Stored data
--------

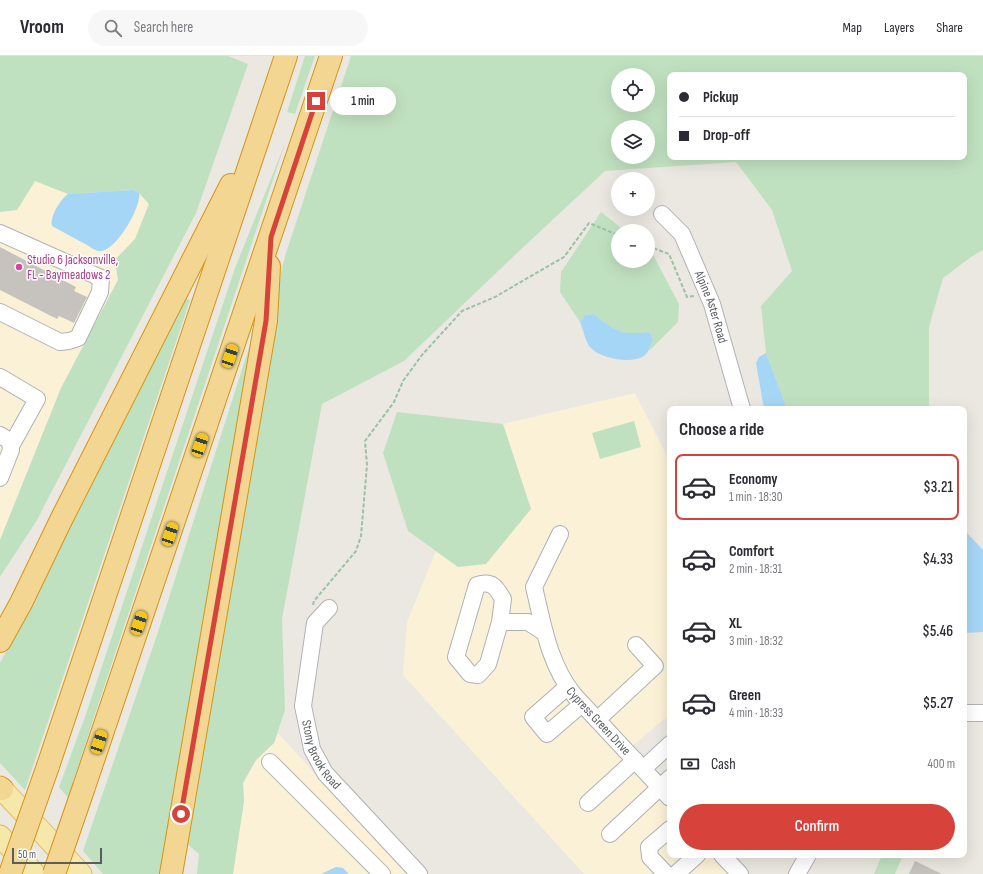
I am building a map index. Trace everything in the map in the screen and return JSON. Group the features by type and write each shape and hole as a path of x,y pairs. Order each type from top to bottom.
{"highway":[{"path":"10,874 48,766 286,56"},
{"path":"54,874 271,237 331,56"},
{"path":"0,641 21,603 66,510 265,118"},
{"path":"170,874 266,321 271,237"},
{"path":"0,618 21,603"}],"main road":[{"path":"1,788 81,874"},
{"path":"0,836 35,874"}],"street":[{"name":"Alpine Aster Road","path":"662,214 682,234 712,304 741,406"},
{"path":"0,233 101,278 100,292 78,338 60,342 0,312"},
{"path":"0,377 37,399 5,440 12,450 0,478"},
{"name":"Cypress Green Drive","path":"560,534 534,587 552,658 567,687 582,704 639,764 667,788"},
{"path":"485,582 495,587 503,599 500,622 488,664 478,675 470,674 456,657 477,585 485,582"},
{"name":"Stony Brook Road","path":"329,608 315,623 303,706 312,749 325,773 419,874"},
{"path":"500,622 528,622 545,634"},
{"path":"597,720 656,666 636,645"},
{"path":"567,687 533,717 547,734 582,704"},
{"path":"967,713 983,713"},
{"path":"588,803 639,764 667,746"},
{"path":"270,762 382,874"},
{"path":"610,834 667,788"},
{"path":"666,874 650,857 649,847 667,832"},
{"path":"676,874 694,858"},
{"path":"725,858 740,874"},
{"path":"797,874 806,858"}],"path":[{"path":"312,608 314,601 356,551 361,536 367,465 366,441 394,402 403,381 422,354 462,310 495,297 564,256 588,223 611,231"},
{"path":"655,249 669,254 687,297 695,296"}],"shaded area":[{"path":"35,181 68,194 62,199 51,221 140,198 139,193 149,204 135,239 115,260 118,280 61,388 0,540 0,212 17,210"},
{"path":"635,393 667,456 667,717 621,756 667,806 667,858 715,858 730,874 584,874 403,675 407,622 436,551 458,567 531,509 503,424"},
{"path":"278,733 406,874 233,874 244,801 243,783 256,760 274,743"}],"green space":[{"path":"0,56 228,56 248,64 196,213 37,520 0,577 0,540 61,388 118,280 115,260 135,239 149,204 139,193 133,190 68,194 35,181 17,210 0,212"},
{"path":"305,56 315,56 295,114 287,112"},
{"path":"351,56 983,56 983,250 943,278 929,327 929,406 786,406 766,353 761,306 792,271 772,210 736,162 605,171 404,361 322,404 282,619 285,710 274,743 256,760 243,783 244,801 233,874 197,874 199,854 186,843 271,313 285,256"},
{"path":"286,141 68,798 59,787 85,717 235,268"},
{"path":"601,212 616,224 611,224 611,268 655,268 655,259 679,304 678,322 649,351 653,339 649,332 632,333 619,331 608,325 594,314 585,315 580,322 560,292 561,272"},
{"path":"185,299 190,300 25,790 0,763 0,663 86,497 114,435"},
{"path":"263,304 163,874 103,874 83,851 158,632"},
{"path":"397,412 503,424 531,509 486,564 458,567 408,531 383,453"},
{"path":"634,421 641,447 600,459 592,433"},
{"path":"881,858 902,858 895,874 874,874"}],"water":[{"path":"133,190 139,193 139,200 132,219 112,246 104,250 95,250 52,226 56,208 68,194"},
{"path":"594,314 608,325 620,331 632,333 649,332 653,339 650,348 644,356 631,360 607,357 593,350 589,346 580,322 585,315"},
{"path":"766,353 786,406 763,406 756,363 759,357"},
{"path":"967,533 983,550 983,632 967,633"},
{"path":"336,867 343,868 349,874 321,874"}],"building":[{"name":"Studio 6 Jacksonville, FL - Baymeadows 2","path":"0,247 76,287 74,291 87,297 74,323 59,316 57,319 0,290"},
{"path":"915,861 942,874 909,874"}],"place":[{"name":"Studio 6 Jacksonville, FL - Baymeadows 2","path":"19,267"}],"route":[{"path":"181,814 266,321 271,237 316,101"}]}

--------

- What to work on
Exact reproduction of the entries above is what's needed; images stay out.

- Task solution
I am building a map index. Trace everything in the map in the screen and return JSON. Group the features by type and write each shape and hole as a path of x,y pairs. Order each type from top to bottom.
{"highway":[{"path":"10,874 48,766 286,56"},
{"path":"54,874 271,237 331,56"},
{"path":"0,641 21,603 66,510 265,118"},
{"path":"170,874 266,321 271,237"},
{"path":"0,618 21,603"}],"main road":[{"path":"1,788 81,874"},
{"path":"0,836 35,874"}],"street":[{"name":"Alpine Aster Road","path":"662,214 682,234 712,304 741,406"},
{"path":"0,233 101,278 100,292 78,338 60,342 0,312"},
{"path":"0,377 37,399 5,440 12,450 0,478"},
{"name":"Cypress Green Drive","path":"560,534 534,587 552,658 567,687 582,704 639,764 667,788"},
{"path":"485,582 495,587 503,599 500,622 488,664 478,675 470,674 456,657 477,585 485,582"},
{"name":"Stony Brook Road","path":"329,608 315,623 303,706 312,749 325,773 419,874"},
{"path":"500,622 528,622 545,634"},
{"path":"597,720 656,666 636,645"},
{"path":"567,687 533,717 547,734 582,704"},
{"path":"967,713 983,713"},
{"path":"588,803 639,764 667,746"},
{"path":"270,762 382,874"},
{"path":"610,834 667,788"},
{"path":"666,874 650,857 649,847 667,832"},
{"path":"676,874 694,858"},
{"path":"725,858 740,874"},
{"path":"797,874 806,858"}],"path":[{"path":"312,608 314,601 356,551 361,536 367,465 366,441 394,402 403,381 422,354 462,310 495,297 564,256 588,223 611,231"},
{"path":"655,249 669,254 687,297 695,296"}],"shaded area":[{"path":"35,181 68,194 62,199 51,221 140,198 139,193 149,204 135,239 115,260 118,280 61,388 0,540 0,212 17,210"},
{"path":"635,393 667,456 667,717 621,756 667,806 667,858 715,858 730,874 584,874 403,675 407,622 436,551 458,567 531,509 503,424"},
{"path":"278,733 406,874 233,874 244,801 243,783 256,760 274,743"}],"green space":[{"path":"0,56 228,56 248,64 196,213 37,520 0,577 0,540 61,388 118,280 115,260 135,239 149,204 139,193 133,190 68,194 35,181 17,210 0,212"},
{"path":"305,56 315,56 295,114 287,112"},
{"path":"351,56 983,56 983,250 943,278 929,327 929,406 786,406 766,353 761,306 792,271 772,210 736,162 605,171 404,361 322,404 282,619 285,710 274,743 256,760 243,783 244,801 233,874 197,874 199,854 186,843 271,313 285,256"},
{"path":"286,141 68,798 59,787 85,717 235,268"},
{"path":"601,212 616,224 611,224 611,268 655,268 655,259 679,304 678,322 649,351 653,339 649,332 632,333 619,331 608,325 594,314 585,315 580,322 560,292 561,272"},
{"path":"185,299 190,300 25,790 0,763 0,663 86,497 114,435"},
{"path":"263,304 163,874 103,874 83,851 158,632"},
{"path":"397,412 503,424 531,509 486,564 458,567 408,531 383,453"},
{"path":"634,421 641,447 600,459 592,433"},
{"path":"881,858 902,858 895,874 874,874"}],"water":[{"path":"133,190 139,193 139,200 132,219 112,246 104,250 95,250 52,226 56,208 68,194"},
{"path":"594,314 608,325 620,331 632,333 649,332 653,339 650,348 644,356 631,360 607,357 593,350 589,346 580,322 585,315"},
{"path":"766,353 786,406 763,406 756,363 759,357"},
{"path":"967,533 983,550 983,632 967,633"},
{"path":"336,867 343,868 349,874 321,874"}],"building":[{"name":"Studio 6 Jacksonville, FL - Baymeadows 2","path":"0,247 76,287 74,291 87,297 74,323 59,316 57,319 0,290"},
{"path":"915,861 942,874 909,874"}],"place":[{"name":"Studio 6 Jacksonville, FL - Baymeadows 2","path":"19,267"}],"route":[{"path":"181,814 266,321 271,237 316,101"}]}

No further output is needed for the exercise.